L’ISTAT E L'ILLUSIONE DELLA SPESA STABILE
di Luca Lippi

La spesa media delle famiglie italiane è ferma a 2.755 euro al mese, ma è una stabilità che inganna. Dietro questo numero, il nuovo report Istat 2024 svela una realtà fatta di equilibri precari e sacrifici quotidiani: l'inflazione degli ultimi anni ha eroso il potere d'acquisto, costringendo oggi una famiglia su tre a tagliare sulla quantità o sulla qualità del cibo. Una fotografia che, al di là delle medie nazionali, mette a nudo le profonde disuguaglianze del Paese e la lotta silenziosa di milioni di persone per arrivare a fine mese.

L’INFLAZIONE PESA SUL POTERE D’ACQUISTO

Per il secondo anno consecutivo, la spesa delle famiglie si mantiene a un livello significativamente superiore a quello pre-pandemico (era di 2.561 euro nel 2019). Tuttavia, questo aumento nominale del 7,6 per cento in cinque anni è un dato che, da solo, può trarre in inganno. Va infatti letto alla luce del vero protagonista dell'economia recente: l'inflazione. Nello stesso arco temporale, l'Indice Armonizzato dei Prezzi al Consumo (IPCA) ha registrato un'impennata del 18,5 per cento
La conseguenza è una chiara e tangibile erosione del potere d'acquisto: le famiglie, pur spendendo di più in valore assoluto, possono acquistare meno beni e servizi rispetto al passato. La stabilità dei consumi non è quindi un segnale di tranquillità economica, ma piuttosto il risultato di un'attenta gestione delle risorse e di inevitabili rinunce.

LE SOLITE DISUGUAGLIANZE

L'analisi dei dati Istat conferma e approfondisce le storiche disuguaglianze che attraversano l'Italia. Il divario territoriale rimane una ferita aperta: tra la spesa media del Nord-est, la più alta del Paese, e quella del Sud, la più bassa, si registra una differenza abissale del 37,9 per cento. Questo scarto non è solo un numero, ma lo specchio di due Italie che viaggiano a velocità diverse in termini di reddito, opportunità e accesso ai servizi.
Parallelamente, emerge un significativo divario legato alla cittadinanza. Le famiglie composte esclusivamente da italiani mantengono una capacità di spesa media superiore di quasi un terzo (+31,8 per cento) rispetto a quella delle famiglie in cui è presente almeno un componente straniero. Un dato che riflette le complesse dinamiche di integrazione economica e le diverse posizioni occupazionali nel mercato del lavoro.

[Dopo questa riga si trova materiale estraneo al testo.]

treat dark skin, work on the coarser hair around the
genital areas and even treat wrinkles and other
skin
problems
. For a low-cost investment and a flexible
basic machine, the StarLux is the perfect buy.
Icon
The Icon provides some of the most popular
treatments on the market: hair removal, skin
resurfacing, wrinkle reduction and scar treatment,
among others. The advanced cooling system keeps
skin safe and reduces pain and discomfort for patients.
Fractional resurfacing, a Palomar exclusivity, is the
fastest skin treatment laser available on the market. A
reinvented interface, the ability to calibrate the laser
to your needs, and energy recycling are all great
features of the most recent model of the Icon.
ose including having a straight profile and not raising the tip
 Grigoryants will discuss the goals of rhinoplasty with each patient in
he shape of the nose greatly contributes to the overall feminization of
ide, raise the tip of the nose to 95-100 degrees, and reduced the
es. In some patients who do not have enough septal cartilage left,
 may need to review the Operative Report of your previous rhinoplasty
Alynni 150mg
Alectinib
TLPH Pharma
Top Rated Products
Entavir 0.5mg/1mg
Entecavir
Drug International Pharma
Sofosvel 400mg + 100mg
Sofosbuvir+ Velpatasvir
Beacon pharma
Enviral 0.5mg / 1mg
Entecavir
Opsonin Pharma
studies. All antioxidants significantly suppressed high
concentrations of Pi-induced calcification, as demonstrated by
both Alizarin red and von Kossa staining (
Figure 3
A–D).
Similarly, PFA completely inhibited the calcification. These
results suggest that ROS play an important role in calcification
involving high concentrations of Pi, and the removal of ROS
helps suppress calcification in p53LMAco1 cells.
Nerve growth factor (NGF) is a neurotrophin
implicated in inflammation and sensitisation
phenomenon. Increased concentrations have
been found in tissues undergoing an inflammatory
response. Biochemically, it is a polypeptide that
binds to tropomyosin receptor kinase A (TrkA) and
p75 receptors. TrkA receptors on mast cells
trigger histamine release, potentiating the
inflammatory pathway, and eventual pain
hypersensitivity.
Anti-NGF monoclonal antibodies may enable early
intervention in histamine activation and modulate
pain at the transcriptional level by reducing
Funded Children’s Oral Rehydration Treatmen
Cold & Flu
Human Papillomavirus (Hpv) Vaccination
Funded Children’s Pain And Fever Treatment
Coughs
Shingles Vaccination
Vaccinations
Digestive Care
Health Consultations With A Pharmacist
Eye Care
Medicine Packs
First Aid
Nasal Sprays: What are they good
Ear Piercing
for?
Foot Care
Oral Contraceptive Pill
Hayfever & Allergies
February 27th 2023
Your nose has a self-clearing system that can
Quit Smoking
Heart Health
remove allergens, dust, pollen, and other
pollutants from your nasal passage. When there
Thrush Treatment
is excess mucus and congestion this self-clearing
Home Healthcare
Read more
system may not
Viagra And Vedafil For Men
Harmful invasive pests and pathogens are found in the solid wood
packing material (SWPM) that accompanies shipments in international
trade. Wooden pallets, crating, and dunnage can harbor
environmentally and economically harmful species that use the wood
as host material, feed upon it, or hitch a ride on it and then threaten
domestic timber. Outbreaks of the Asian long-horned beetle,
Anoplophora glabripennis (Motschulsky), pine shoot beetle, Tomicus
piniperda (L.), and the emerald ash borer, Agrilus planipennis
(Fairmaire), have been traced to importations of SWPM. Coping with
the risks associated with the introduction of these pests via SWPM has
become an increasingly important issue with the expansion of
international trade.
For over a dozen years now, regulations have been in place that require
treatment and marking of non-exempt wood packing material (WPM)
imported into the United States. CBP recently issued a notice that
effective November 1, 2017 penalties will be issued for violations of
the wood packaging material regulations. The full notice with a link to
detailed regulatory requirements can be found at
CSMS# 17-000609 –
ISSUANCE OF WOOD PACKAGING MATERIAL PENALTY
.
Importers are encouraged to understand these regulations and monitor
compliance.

ATTACCO AL CARRELLO DELLA SPESA

La spesa non alimentare, che costituisce l'80,7 per cento del totale (2.222 euro mensili), mostra una stabilità diffusa in quasi tutti i settori. Tuttavia, due tendenze opposte meritano attenzione:
In crescita: i servizi di ristorazione e alloggio segnano un aumento del +4,1 per cento (162 euro mensili). Questo dato prosegue la lenta ripresa post-pandemica, sebbene con un ritmo molto più contenuto rispetto al balzo del 16,5 per cento registrato nel 2023. La voglia di socialità e di ritorno alla normalità spinge questi consumi, con una crescita particolarmente vivace nel Centro Italia (+7,2 per cento).
In calo: le spese per informazione e comunicazione diminuiscono del 2,3 per cento, un segnale che potrebbe indicare una saturazione del mercato o la ricerca di risparmi su abbonamenti e servizi ritenuti meno essenziali.
Di particolare interesse è la gestione della spesa alimentare. Nonostante i prezzi del cibo siano nuovamente aumentati (+2,5 per cento su base annua), le famiglie sono riuscite a mantenere stabile il budget dedicato a questa voce. Questo equilibrio è stato raggiunto, come detto, attraverso strategie di contenimento: il 31,1 per cento degli italiani dichiara di aver limitato gli acquisti di cibo, una percentuale quasi identica a quella del 2023 (31,5 per cento). All'interno di questa stabilità forzata, si notano però rincari specifici che hanno inciso sul budget, come quelli per oli e grassi (+11,7 per cento) e per la frutta (+2,7 per cento).

CONCLUSIONE

Il report Istat 2024 ci consegna l'immagine di un'Italia che arriva a fine mese a fatica, dove la stabilità dei consumi è più un esercizio di equilibrio sul filo del potere d'acquisto eroso dall'inflazione che un indicatore di benessere diffuso.